The Burger Galaxy is spiral type (Image: Reproduction/Wilhelm Michael Kasakow, Olaf Guillaume)

Have you noticed that this galaxy seems to be divided in half by a "stuffing", like a sandwich? Yes, the dark dust lanes that cut through the galaxy NGC 3628 helped to inspire the nickname "Hamburger Galaxy". Located over 35 million light-years from us, towards the constellation Leo, the Hamburger Galaxy is spiral-like, and spans nearly 100,000 light-years.

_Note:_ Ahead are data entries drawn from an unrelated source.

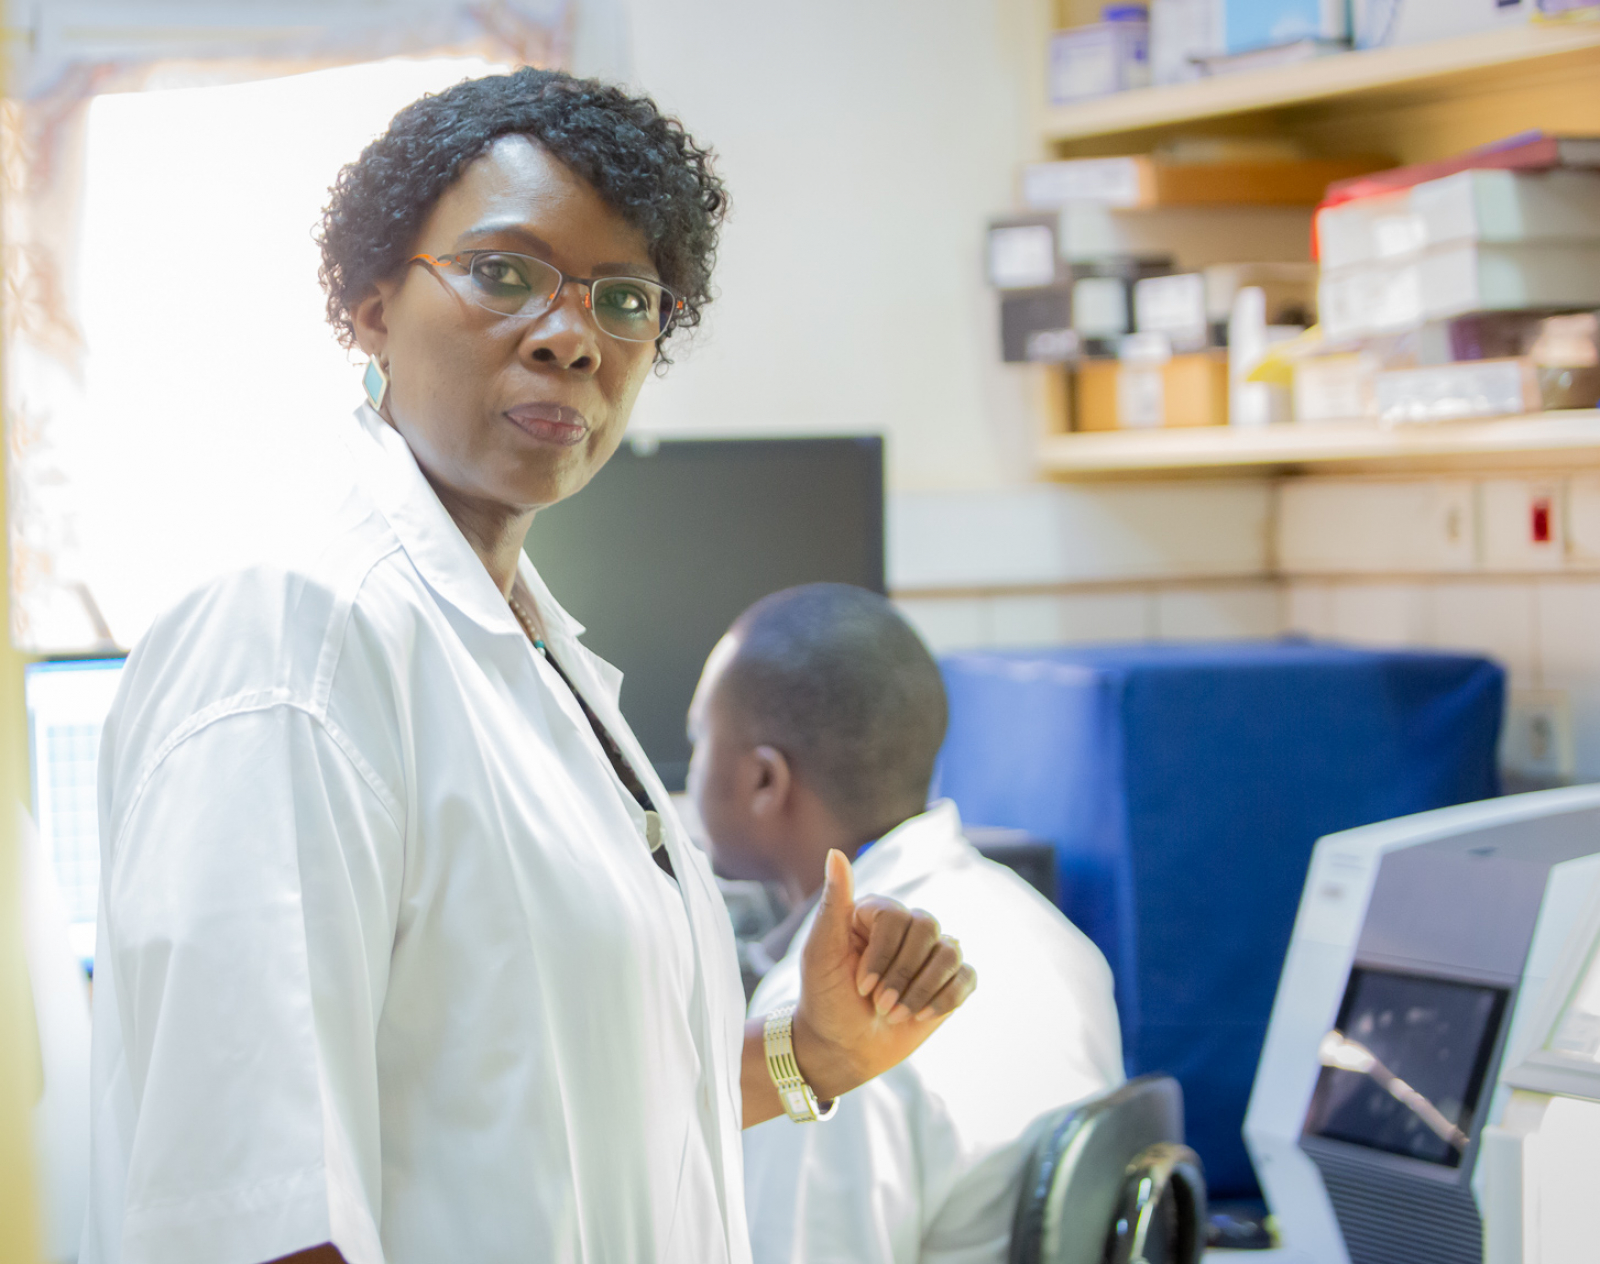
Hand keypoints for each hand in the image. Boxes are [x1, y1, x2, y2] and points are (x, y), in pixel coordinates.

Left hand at [789, 849, 976, 1100]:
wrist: (842, 1047)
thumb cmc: (825, 997)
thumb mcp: (820, 952)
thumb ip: (833, 903)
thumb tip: (835, 853)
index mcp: (876, 912)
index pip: (897, 917)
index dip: (882, 955)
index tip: (860, 986)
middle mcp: (907, 927)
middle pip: (927, 929)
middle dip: (904, 975)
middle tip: (880, 1005)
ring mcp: (930, 953)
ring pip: (951, 952)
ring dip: (923, 990)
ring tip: (896, 1014)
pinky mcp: (949, 981)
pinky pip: (967, 977)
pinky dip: (946, 999)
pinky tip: (920, 1015)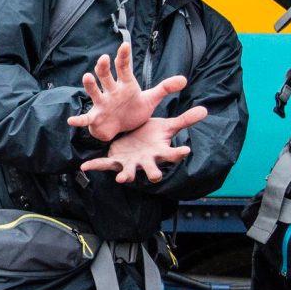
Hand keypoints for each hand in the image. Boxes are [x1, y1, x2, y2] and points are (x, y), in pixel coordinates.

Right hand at [67, 42, 187, 141]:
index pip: (124, 68)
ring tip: (87, 77)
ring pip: (95, 92)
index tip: (125, 45)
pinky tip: (72, 120)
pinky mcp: (96, 118)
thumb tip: (184, 79)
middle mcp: (111, 90)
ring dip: (90, 85)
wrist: (122, 127)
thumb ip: (165, 88)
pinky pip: (86, 119)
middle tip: (103, 58)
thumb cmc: (133, 109)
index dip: (124, 57)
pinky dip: (79, 120)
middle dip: (104, 68)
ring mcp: (102, 103)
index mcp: (125, 84)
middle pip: (106, 76)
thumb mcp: (150, 99)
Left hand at [78, 107, 207, 183]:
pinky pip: (104, 164)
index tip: (186, 150)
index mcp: (159, 152)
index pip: (171, 153)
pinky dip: (95, 165)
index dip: (178, 153)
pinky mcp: (115, 161)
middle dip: (153, 174)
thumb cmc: (152, 136)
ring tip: (122, 178)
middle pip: (152, 169)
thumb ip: (185, 120)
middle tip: (155, 177)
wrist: (136, 141)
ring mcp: (130, 164)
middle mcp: (146, 161)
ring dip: (126, 176)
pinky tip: (85, 166)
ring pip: (129, 172)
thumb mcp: (167, 126)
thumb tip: (205, 111)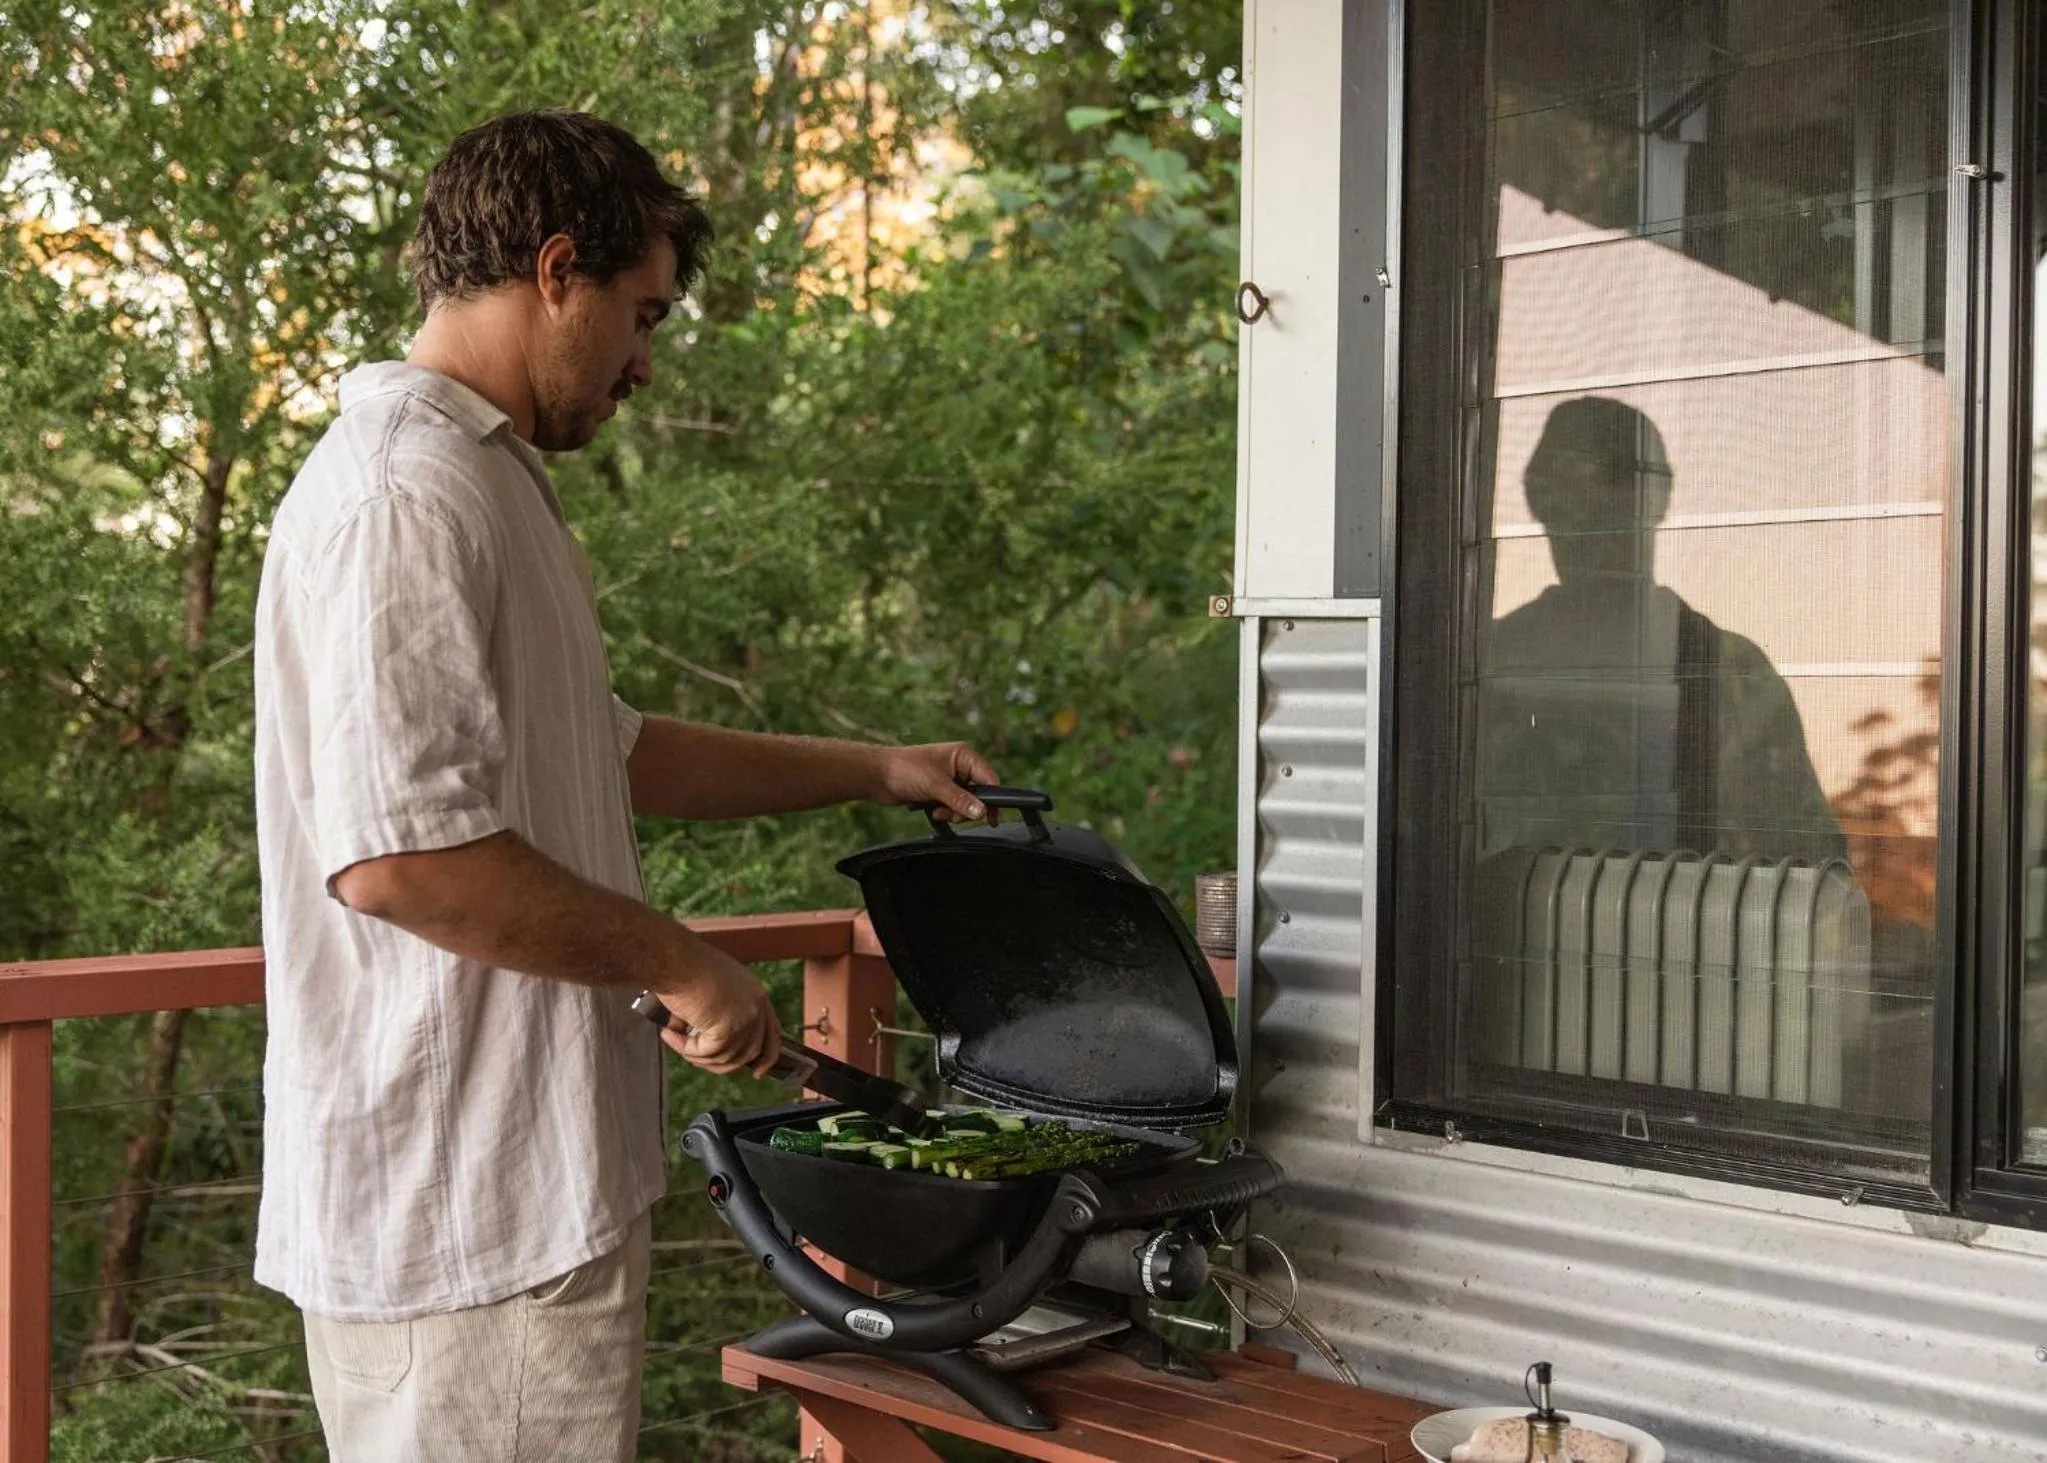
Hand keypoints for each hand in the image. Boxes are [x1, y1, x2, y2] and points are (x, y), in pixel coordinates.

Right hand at [647, 943, 781, 1077]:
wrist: (673, 958)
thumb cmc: (684, 965)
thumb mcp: (712, 989)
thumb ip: (720, 1014)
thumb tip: (708, 1042)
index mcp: (756, 992)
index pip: (771, 1031)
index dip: (766, 1055)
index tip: (758, 1072)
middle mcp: (756, 1005)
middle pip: (750, 1051)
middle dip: (724, 1063)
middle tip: (697, 1060)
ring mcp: (745, 1018)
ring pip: (725, 1057)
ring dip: (696, 1054)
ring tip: (675, 1038)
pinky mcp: (728, 1029)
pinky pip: (705, 1054)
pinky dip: (684, 1048)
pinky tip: (669, 1034)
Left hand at [873, 742, 1001, 822]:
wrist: (877, 776)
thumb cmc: (904, 770)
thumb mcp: (936, 785)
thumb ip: (960, 800)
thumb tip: (982, 812)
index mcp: (963, 755)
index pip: (989, 778)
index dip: (992, 799)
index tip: (993, 818)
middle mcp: (959, 766)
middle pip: (979, 794)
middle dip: (967, 809)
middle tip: (955, 816)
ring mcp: (949, 779)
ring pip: (966, 803)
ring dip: (955, 812)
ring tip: (939, 812)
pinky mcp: (939, 790)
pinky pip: (953, 806)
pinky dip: (947, 812)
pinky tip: (934, 812)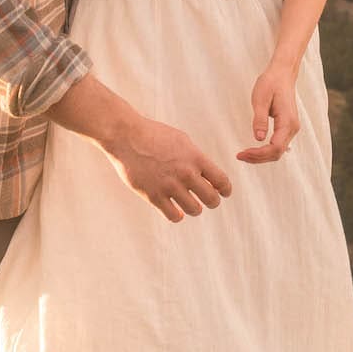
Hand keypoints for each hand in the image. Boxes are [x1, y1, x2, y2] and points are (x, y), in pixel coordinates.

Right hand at [105, 116, 232, 222]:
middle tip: (208, 200)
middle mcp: (185, 173)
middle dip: (212, 201)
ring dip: (195, 208)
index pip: (221, 181)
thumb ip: (196, 157)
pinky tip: (176, 209)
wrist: (127, 137)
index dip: (225, 189)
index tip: (223, 192)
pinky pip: (174, 216)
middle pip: (211, 199)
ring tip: (191, 204)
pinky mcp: (153, 196)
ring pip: (195, 210)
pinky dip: (178, 215)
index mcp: (195, 158)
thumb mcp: (182, 140)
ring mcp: (169, 186)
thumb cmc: (154, 135)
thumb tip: (208, 174)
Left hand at [237, 61, 300, 164]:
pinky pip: (278, 145)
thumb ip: (260, 119)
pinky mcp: (287, 127)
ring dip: (261, 156)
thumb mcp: (260, 98)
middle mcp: (292, 128)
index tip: (242, 153)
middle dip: (258, 158)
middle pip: (277, 153)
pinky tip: (254, 150)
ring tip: (244, 154)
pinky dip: (266, 151)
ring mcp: (291, 128)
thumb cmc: (271, 83)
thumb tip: (259, 139)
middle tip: (240, 155)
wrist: (282, 74)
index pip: (275, 147)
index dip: (258, 154)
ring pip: (278, 151)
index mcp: (287, 121)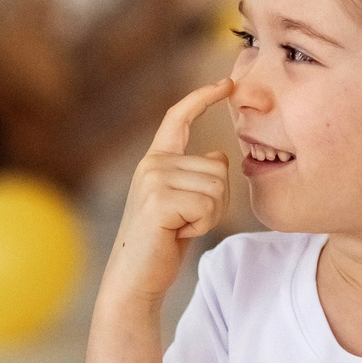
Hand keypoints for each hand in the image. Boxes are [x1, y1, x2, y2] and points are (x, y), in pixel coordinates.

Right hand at [101, 79, 232, 304]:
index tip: (226, 83)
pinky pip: (209, 206)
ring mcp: (153, 180)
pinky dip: (202, 226)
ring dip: (210, 216)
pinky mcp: (159, 200)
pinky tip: (178, 234)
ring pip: (218, 188)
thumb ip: (195, 177)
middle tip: (186, 222)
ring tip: (180, 228)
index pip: (179, 118)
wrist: (135, 279)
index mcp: (156, 161)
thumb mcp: (181, 203)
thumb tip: (217, 155)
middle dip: (216, 201)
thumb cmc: (161, 243)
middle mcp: (152, 164)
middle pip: (218, 168)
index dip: (203, 97)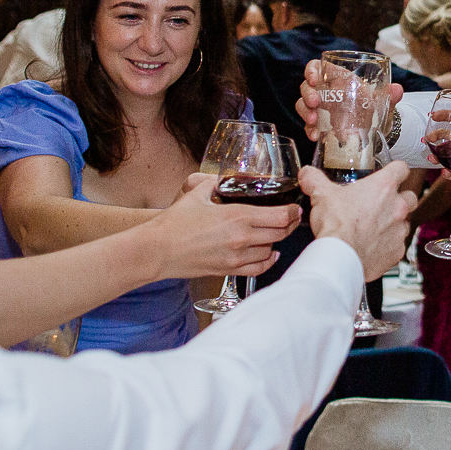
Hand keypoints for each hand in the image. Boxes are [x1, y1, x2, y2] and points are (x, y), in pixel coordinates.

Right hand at [145, 174, 299, 278]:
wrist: (156, 251)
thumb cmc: (173, 223)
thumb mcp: (196, 194)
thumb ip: (213, 184)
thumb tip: (221, 179)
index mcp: (238, 217)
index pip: (279, 216)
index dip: (291, 211)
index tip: (294, 207)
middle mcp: (242, 239)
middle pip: (280, 233)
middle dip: (289, 225)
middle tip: (291, 218)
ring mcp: (236, 257)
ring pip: (270, 250)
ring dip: (276, 241)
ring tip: (275, 233)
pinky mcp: (228, 270)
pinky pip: (257, 268)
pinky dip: (268, 261)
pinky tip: (270, 254)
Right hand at [297, 60, 404, 142]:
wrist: (376, 128)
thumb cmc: (374, 107)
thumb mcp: (382, 101)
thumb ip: (389, 95)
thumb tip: (397, 90)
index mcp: (339, 79)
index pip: (318, 67)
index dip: (312, 70)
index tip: (315, 80)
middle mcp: (326, 92)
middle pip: (307, 87)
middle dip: (307, 94)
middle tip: (314, 104)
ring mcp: (320, 108)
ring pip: (303, 105)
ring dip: (305, 112)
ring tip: (313, 121)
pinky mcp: (319, 124)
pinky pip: (308, 124)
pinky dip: (309, 129)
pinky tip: (314, 135)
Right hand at [302, 161, 415, 281]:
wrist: (340, 257)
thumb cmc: (336, 226)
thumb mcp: (322, 196)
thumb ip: (315, 180)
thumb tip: (307, 174)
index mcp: (383, 187)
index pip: (401, 168)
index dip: (396, 170)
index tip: (391, 173)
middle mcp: (397, 207)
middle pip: (410, 196)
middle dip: (400, 198)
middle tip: (382, 203)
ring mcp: (400, 230)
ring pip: (405, 222)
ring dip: (394, 222)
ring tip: (375, 226)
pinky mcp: (397, 250)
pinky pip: (398, 245)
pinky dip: (388, 244)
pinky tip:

An interesting feature of the galaxy is that its disk is twisted, accompanied by a long "tail" formed by gravity from tidal forces. NGC 3628 is accompanied by galaxies M65 and M66, also of the spiral type; together, they form the Trio de Leão. It is likely that gravitational interactions with these cosmic neighbors are largely responsible for the tail and twisting of the spiral disk of the Hamburger Galaxy.

NGC 3628 is considered a barless spiral galaxy, that is, it does not appear to have a central bar-shaped structure at its center, formed by stars. On the other hand, there are studies that describe a bulge in it visible at different wavelengths, suggesting the existence of the starry bar.